Elle mesure 70 cm de long par 20 cm de hauteur, avec une épaisseur des plaques d’altuglass de 1,5 cm. La scénette a permis de faire un choix de photographie pour le grand format, qui sera la 3ème: celle de la façade de l’école des Beaux Arts a Lyon. Témoignage d’une architecture des années 1960, ce bâtiment doit être détruit fin 2008.

Invention d’un dispositif optique d’exposition, DŒ, ciblé sur la décomposition en trois parties de l’image et de la lumière qui la constitue.
Il y a donc deux pôles de travail ; l’un portant sur la décomposition de l’image et l’autre sur celle de la lumière. Selon une théorie de la perception, l’image décomposée est gravée sur trois plaques de plexiglas à l’aide de ses couches de niveaux de gris correspondant aux calques de couleur rouge, vert et bleu. Pour la décomposition de la lumière, on adapte un éclairage transversal sur les plaques gravées. A chaque plaque correspond une couleur : le rouge, le vert et le bleu [RVB]. La superposition des trois plaques donne un effet de profondeur et un rendu tridimensionnel du dispositif.

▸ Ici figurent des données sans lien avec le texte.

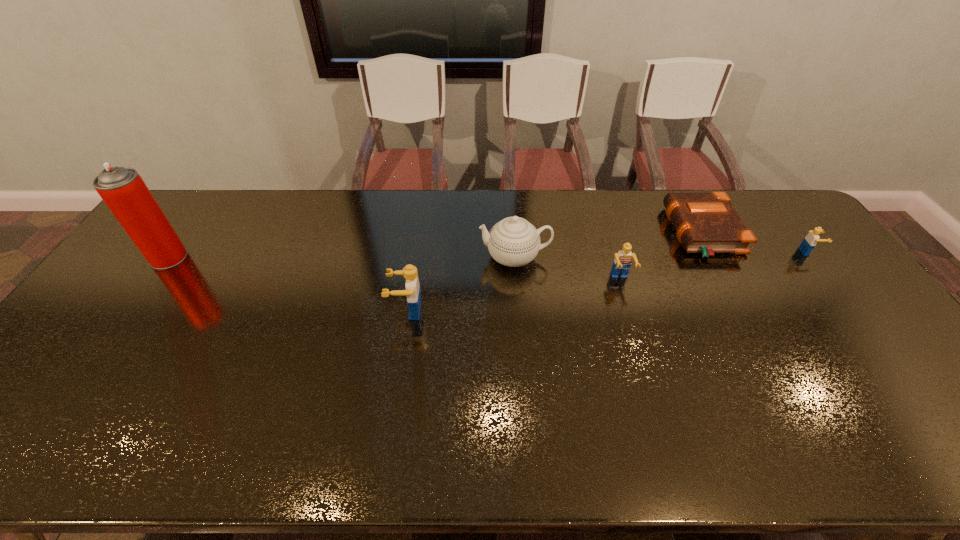
Where is `free space between the second tallest Lego and the fourth object from right to left`? The height and width of the screenshot is (540, 960). free space between the second tallest Lego and the fourth object from right to left is located at coordinates (567, 268).

Locate an element on the screen. Image resolution: width=960 pixels, height=540 pixels. free spot between the nearest object and the shortest object is located at coordinates 555,272.

Identify the location of free space that is in between the fifth tallest object and the leftmost object. The image size is (960, 540). (489, 255).

Identify the location of unoccupied area between the fourth object from left to right and the leftmost object. (395, 268).

Find the location of `free space between the rightmost Lego and the nearest Lego`. free space between the rightmost Lego and the nearest Lego is located at coordinates (608, 281).

In order to click on free area in between the second Lego from left to right and the fifth object from right to left in this screenshot , I will do `click(514, 295)`.

The width and height of the screenshot is (960, 540). Find the location of `free space between the second farthest Lego and the shortest Lego`. free space between the second farthest Lego and the shortest Lego is located at coordinates (714, 266).

At what (x,y) coordinates should I click in order to perform the action: click on free space between the second shortest object and the chinaware. Please return your answer as a coordinate pair (x, y). This screenshot has height=540, width=960. Looking at the image, I should click on (661, 254).

Identify the location of unoccupied position between the shortest Lego and the aerosol can. The image size is (960, 540). (489, 255).

The height and width of the screenshot is (540, 960). I want to click on empty space that is in between the tallest object and the shortest Lego, so click(x=489, y=255).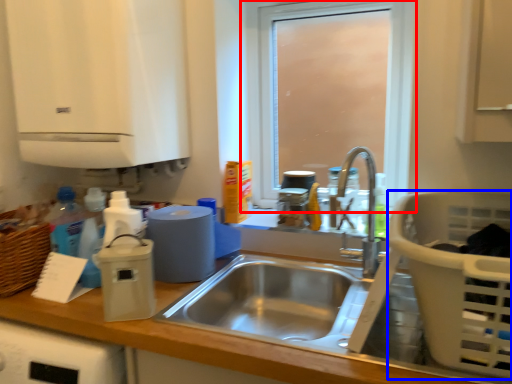
Question: Among these objects, which one is farthest to the camera, window (highlighted by a red box) or basket (highlighted by a blue box)?

Choices:
 (A) window
 (B) basket

Answer: (A)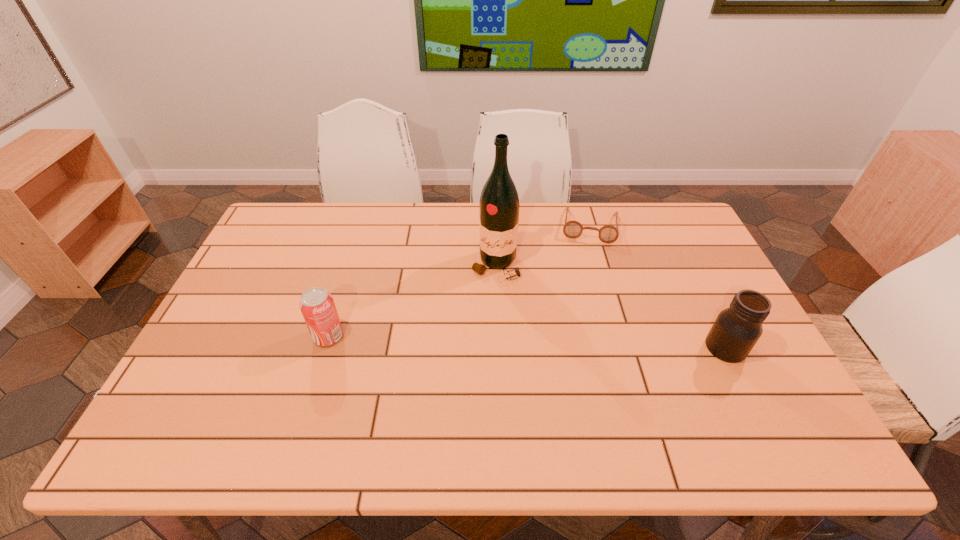
I want to click on vacant position located 0.280m on the back of the rightmost object, so click(684, 264).

The width and height of the screenshot is (960, 540). Identify the location of vacant space located 0.230m on the surface of the third nearest object. (476, 344).

The width and height of the screenshot is (960, 540). I want to click on vacant space positioned 0.290m on the surface of the third nearest object, so click(x=471, y=362).

You are a GUI agent. You are given a task and a screenshot of the screen. Output one action in this format:
    pyautogui.click(x=<x>, y=<y>)
    Task: Click on the vacant space located 0.150m on the surface of the third nearest object
    
    Given the screenshot: What is the action you would take?
    pyautogui.click(x=482, y=321)

Find the location of `free space located on the front-facing side of the third object from left to right`. free space located on the front-facing side of the third object from left to right is located at coordinates (586, 284).

The width and height of the screenshot is (960, 540). Identify the location of vacant region located 0.380m on the front-facing side of the third object from left to right. 582,332.

This screenshot has height=540, width=960. What are the coordinates of `vacant space located 0.260m on the front-facing side of the third object from left to right` in the screenshot? It's located at (585, 301).

Find the location of `object at the far edge`. object at the far edge is located at coordinates pyautogui.click(x=572, y=229).

Identify the location of object positioned at the right edge. (736, 330).

Identify the location of vacant position at the far edge of the desktop. The width and height of the screenshot is (960, 540). coord(389,204).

Les trois couleurs sont des couleurs additives et permettent d’obtenir toute la gamme chromatique notamment grâce au noir et blanc. Ici le noir et le blanc est obtenu par l’utilisation de la gravure, créé à partir des niveaux de gris de l’image. La diffusion de la lumière est plus ou moins intense selon l’irrégularité de la gravure. Ceci constitue le système d’éclairage qui est alterné et intensifié par un programme électronique d’une fréquence minimum de 24 images/s. Ce mouvement permet un mélange visuel des couleurs et la recomposition d’une image optique ; l’assemblage recrée ainsi l’image initiale par persistance rétinienne en un point de vue déterminé (centre focal).
Le spectateur devient alors la troisième composante du dispositif, il est le créateur de l’image. A taille humaine, l’image rivalise ainsi avec le phénomène de la perception.